Each entry should be set down again verbatim, with the images omitted.

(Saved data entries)
--*--
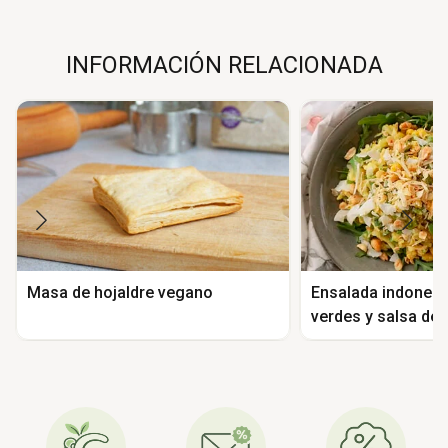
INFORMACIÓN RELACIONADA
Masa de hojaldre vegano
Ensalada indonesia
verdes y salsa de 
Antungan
--*--
▶ **The answer**:
INFORMACIÓN RELACIONADA
Masa de hojaldre vegano
Ensalada indonesia
verdes y salsa de 
Antungan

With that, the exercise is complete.